Give back the full listing verbatim, apart from its images.
* * * * *
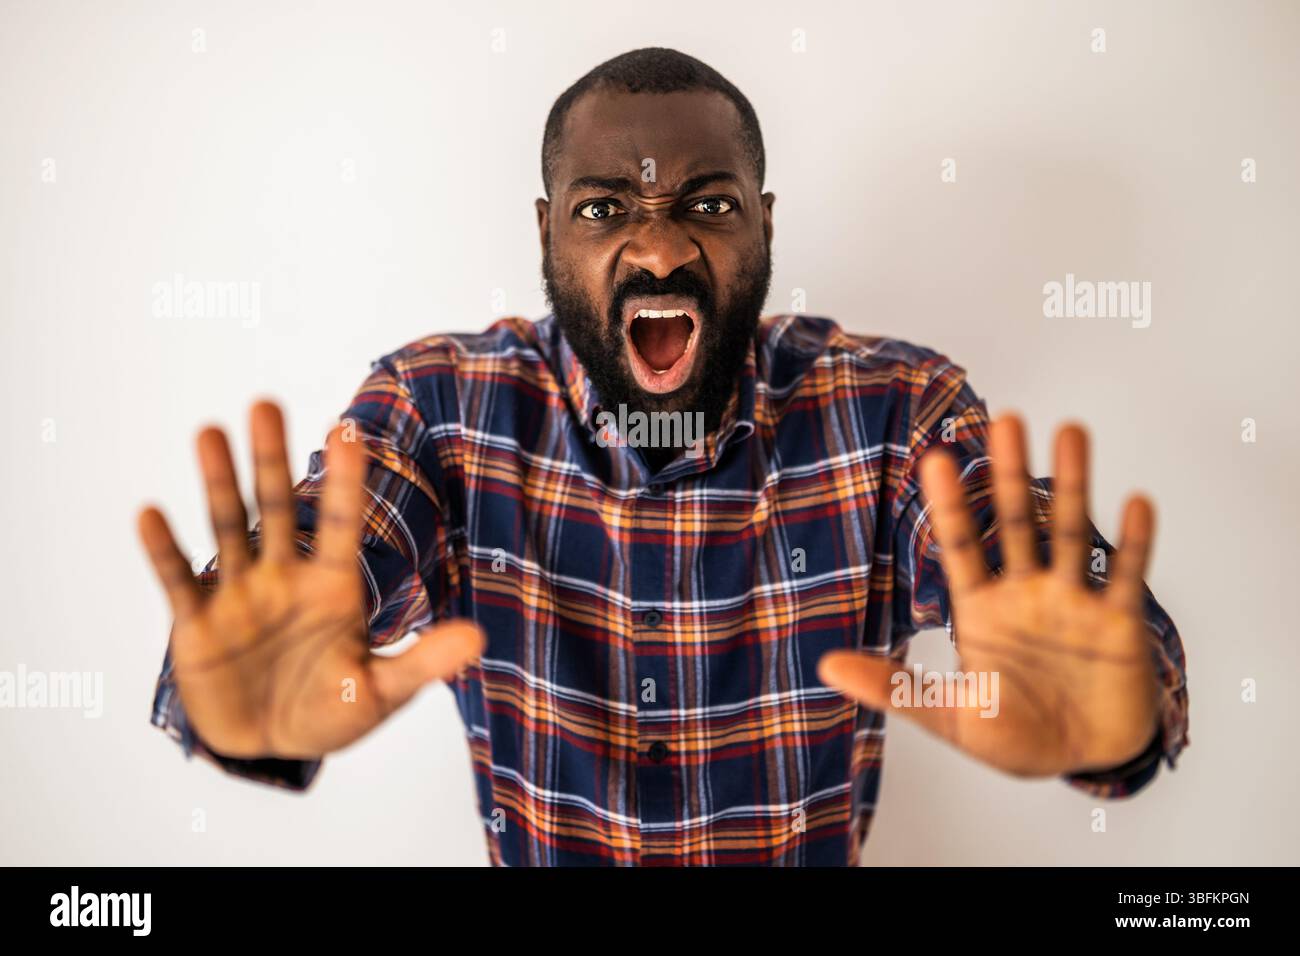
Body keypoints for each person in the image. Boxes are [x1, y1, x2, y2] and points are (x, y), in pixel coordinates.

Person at [140, 47, 1189, 866]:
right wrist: (238, 698)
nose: (658, 248)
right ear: (548, 232)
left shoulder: (892, 408)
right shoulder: (440, 408)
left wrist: (1116, 703)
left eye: (708, 205)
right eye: (606, 209)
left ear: (764, 225)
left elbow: (1030, 551)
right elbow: (315, 555)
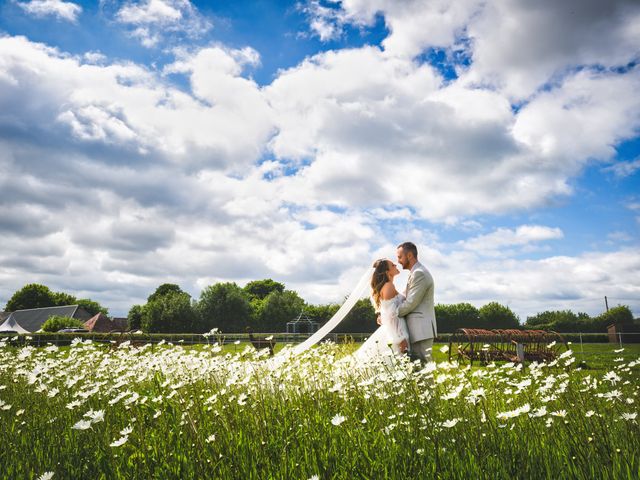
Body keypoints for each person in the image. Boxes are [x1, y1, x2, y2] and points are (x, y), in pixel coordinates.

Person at [396, 242, 437, 362]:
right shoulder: (415, 273)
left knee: (424, 373)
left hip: (421, 331)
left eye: (400, 257)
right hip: (418, 330)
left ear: (409, 255)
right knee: (418, 373)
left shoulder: (419, 273)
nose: (398, 261)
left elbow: (410, 303)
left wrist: (391, 314)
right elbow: (402, 296)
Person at [369, 258, 409, 356]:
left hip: (396, 331)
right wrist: (401, 340)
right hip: (397, 335)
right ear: (387, 272)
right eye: (392, 265)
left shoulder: (389, 286)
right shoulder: (388, 286)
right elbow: (392, 315)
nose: (396, 265)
* * * * *
**Your solution:**
Body keypoints for each person in the image. Boxes are [x1, y1, x2, y2] and points are (x, y), in pixel coordinates.

Person at [140, 47, 1189, 866]:
right wrist: (238, 698)
nose: (658, 248)
right ear: (548, 232)
left shoulder: (892, 408)
right shoulder: (440, 408)
left wrist: (1116, 703)
left eye: (708, 205)
right eye: (606, 209)
left ear: (764, 225)
left elbow: (1030, 551)
right elbow: (315, 555)
Body keypoints for each person in the image. Boxes are [x1, y1, x2, y2] and points are (x, y), in pixel coordinates.

Person at [396, 242, 437, 362]:
right shoulder: (415, 273)
left knee: (424, 373)
left hip: (421, 331)
left eye: (400, 257)
right hip: (418, 330)
left ear: (409, 255)
right knee: (418, 373)
left shoulder: (419, 273)
nose: (398, 261)
left elbow: (410, 303)
left wrist: (391, 314)
right elbow: (402, 296)
Person at [369, 258, 409, 356]:
left hip: (396, 331)
right wrist: (401, 340)
right hip: (397, 335)
right ear: (387, 272)
right eye: (392, 265)
left shoulder: (389, 286)
right shoulder: (388, 286)
right elbow: (392, 315)
nose: (396, 265)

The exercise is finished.